* _Work task_:
Please reproduce the data below exactly, from the first line to the last.

* _Record excerpts_:
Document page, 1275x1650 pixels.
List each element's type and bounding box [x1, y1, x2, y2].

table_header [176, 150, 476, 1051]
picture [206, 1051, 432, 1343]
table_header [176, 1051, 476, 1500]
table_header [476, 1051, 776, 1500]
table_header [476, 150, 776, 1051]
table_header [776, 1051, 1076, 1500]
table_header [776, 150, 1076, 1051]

* _Problem solution_:
Document page, 1275x1650 pixels.
List each element's type and bounding box [x1, y1, x2, y2].

table_header [176, 150, 476, 1051]
picture [206, 1051, 432, 1343]
table_header [176, 1051, 476, 1500]
table_header [476, 1051, 776, 1500]
table_header [476, 150, 776, 1051]
table_header [776, 1051, 1076, 1500]
table_header [776, 150, 1076, 1051]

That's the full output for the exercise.